Researchers are heading back to the drawing board after a tiny phase 1 trial of intrathecal rituximab in certain patients with progressive multiple sclerosis failed to eliminate inflammation in the meninges.

The study investigators had hoped the treatment would significantly help progressive MS patients with leptomeningeal inflammation, which has been linked to worsening disease. However, “this paradigm seems to have not gotten rid of the meningeal inflammation significantly. We need a better approach,” said Pavan Bhargava, MD , of Johns Hopkins University, Baltimore, who spoke in an interview in advance of presenting the study findings at a meeting held by the Americas Committee for Treatment and Research in Multiple Sclerosis.

According to Dr. Bhargava, inflammation of the meninges – the lining of the brain – is more common in patients with progressive MS and is thought to be a driver of worsening disease. “People with the presence of the meningeal inflammation seem to have a more severe disease course,” he said, also noting that researchers have found that patients with collections of immune cells in the meninges are more likely to have more nerve cell damage and demyelination, especially along the surface of the brain under the meninges.

The new study aimed to test the value of targeting immune cell follicles with doses of rituximab given intrathecally – straight into the spinal fluid – to greatly boost the penetration of the drug into the meninges. When given intravenously, Dr. Bhargava said, only a minuscule amount of rituximab makes it to the brain.

Dr. Bhargava’s team screened 36 patients with progressive MS with MRI scans and found that 15 showed signs of meningeal inflammation. Of those, 11 agreed to take part in the study, and 8 fit the criteria.

The participants (median age 55.5 years; five were female) received two intrathecal treatments of 25 mg of rituximab 2 weeks apart, were monitored via follow-up clinical evaluations and lab tests at weeks 2, 8, 24, and 48, and received lumbar punctures and MRI scans at weeks 8 and 24.

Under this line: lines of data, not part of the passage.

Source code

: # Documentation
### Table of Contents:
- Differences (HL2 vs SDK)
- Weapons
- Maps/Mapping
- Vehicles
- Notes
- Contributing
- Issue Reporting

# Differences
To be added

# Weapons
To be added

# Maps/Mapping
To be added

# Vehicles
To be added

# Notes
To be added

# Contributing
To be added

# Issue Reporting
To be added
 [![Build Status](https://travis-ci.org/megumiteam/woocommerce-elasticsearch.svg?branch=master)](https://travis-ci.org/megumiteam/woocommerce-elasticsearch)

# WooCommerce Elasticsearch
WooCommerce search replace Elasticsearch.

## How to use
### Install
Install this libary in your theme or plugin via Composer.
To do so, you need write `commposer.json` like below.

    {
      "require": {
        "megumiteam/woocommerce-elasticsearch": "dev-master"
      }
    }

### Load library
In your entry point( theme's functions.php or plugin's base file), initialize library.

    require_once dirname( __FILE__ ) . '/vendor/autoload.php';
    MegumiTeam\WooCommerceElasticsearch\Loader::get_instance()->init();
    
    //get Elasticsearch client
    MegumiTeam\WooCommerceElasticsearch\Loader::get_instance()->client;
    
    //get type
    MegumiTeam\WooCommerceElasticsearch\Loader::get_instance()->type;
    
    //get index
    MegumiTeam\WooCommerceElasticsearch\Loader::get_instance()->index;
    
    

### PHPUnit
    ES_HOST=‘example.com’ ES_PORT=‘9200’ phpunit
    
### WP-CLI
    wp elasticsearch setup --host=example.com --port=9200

“The main outcome was safety,” he said. “Most patients tolerated the rituximab, and the only side effect occurred in one patient who had abnormal sensations in the leg for 35-45 minutes. Otherwise, the medication was safe.”

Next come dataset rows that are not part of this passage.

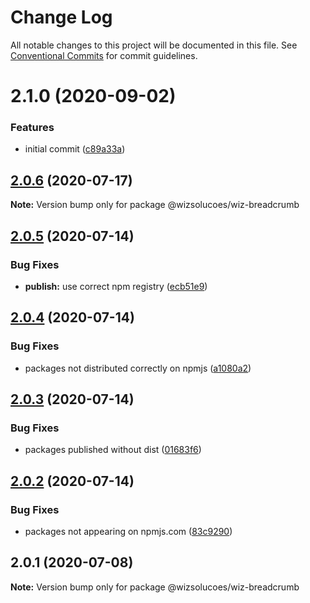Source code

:# Change Log

All notable changes to this project will be documented in this file.
See [Conventional Commits](https://conventionalcommits.org) for commit guidelines.

# 2.1.0 (2020-09-02)


### Features

* initial commit ([c89a33a](https://github.com/wizsolucoes/syz/commit/c89a33a0d742dfa3bc3f131f5c9cf6ae4ed88923))





## [2.0.6](https://github.com/wizsolucoes/wiz-breadcrumb/compare/@wizsolucoes/wiz-breadcrumb@2.0.5...@wizsolucoes/wiz-breadcrumb@2.0.6) (2020-07-17)

**Note:** Version bump only for package @wizsolucoes/wiz-breadcrumb





## [2.0.5](https://github.com/wizsolucoes/wiz-breadcrumb/compare/@wizsolucoes/wiz-breadcrumb@2.0.1...@wizsolucoes/wiz-breadcrumb@2.0.5) (2020-07-14)


### Bug Fixes

* **publish:** use correct npm registry ([ecb51e9](https://github.com/wizsolucoes/wiz-breadcrumb/commit/ecb51e91ff54ea0a3a13dbb712e69e31552ea924))





## [2.0.4](https://github.com/wizsolucoes/wiz-breadcrumb/compare/@wizsolucoes/wiz-breadcrumb@2.0.1...@wizsolucoes/wiz-breadcrumb@2.0.4) (2020-07-14)


### Bug Fixes

* packages not distributed correctly on npmjs ([a1080a2](https://github.com/wizsolucoes/wiz-breadcrumb/commit/a1080a267e4aea2160f96d7d62911b6907d7c2ea))





## [2.0.3](https://github.com/wizsolucoes/wiz-breadcrumb/compare/@wizsolucoes/wiz-breadcrumb@2.0.2...@wizsolucoes/wiz-breadcrumb@2.0.3) (2020-07-14)


### Bug Fixes

* packages published without dist ([01683f6](https://github.com/wizsolucoes/wiz-breadcrumb/commit/01683f631796401524c1061cadf73269df50242b))





## [2.0.2](https://github.com/wizsolucoes/wiz-breadcrumb/compare/@wizsolucoes/wiz-breadcrumb@2.0.1...@wizsolucoes/wiz-breadcrumb@2.0.2) (2020-07-14)


### Bug Fixes

* packages not appearing on npmjs.com ([83c9290](https://github.com/wizsolucoes/wiz-breadcrumb/commit/83c92900f98d4dde02329c805c3a185b873d65cb))





## 2.0.1 (2020-07-08)

**Note:** Version bump only for package @wizsolucoes/wiz-breadcrumb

The researchers detected no change in the meningeal inflammatory lesions before and after the treatment at 24 weeks.

But the tiny dose, much smaller than the typical two doses of 1,000 mg of IV rituximab over 2 weeks, completely depleted B cells in the blood of almost all patients, Dr. Bhargava said. “It was likely leaking out into the blood and clearing the B cells.” Peripheral blood B cells decreased from a median of 18.55% at baseline to 0.1% at week 2 and 8 with an increase to 3.6% at 24 weeks.

This effect was not as robust in spinal fluid, he said, where B cells were not fully depleted.

The findings suggest more cycles of treatment may be needed to target types of immune cells other than B cells, he noted. Or perhaps another drug would work better if it has a different mechanism and can penetrate more effectively.

The next step, he said, is to screen alternative drug approaches in animal models with meningeal inflammation that’s similar to that found in humans.

The study was funded by the International Progressive MS Alliance and the Race to Erase MS. Dr. Bhargava reported no relevant disclosures.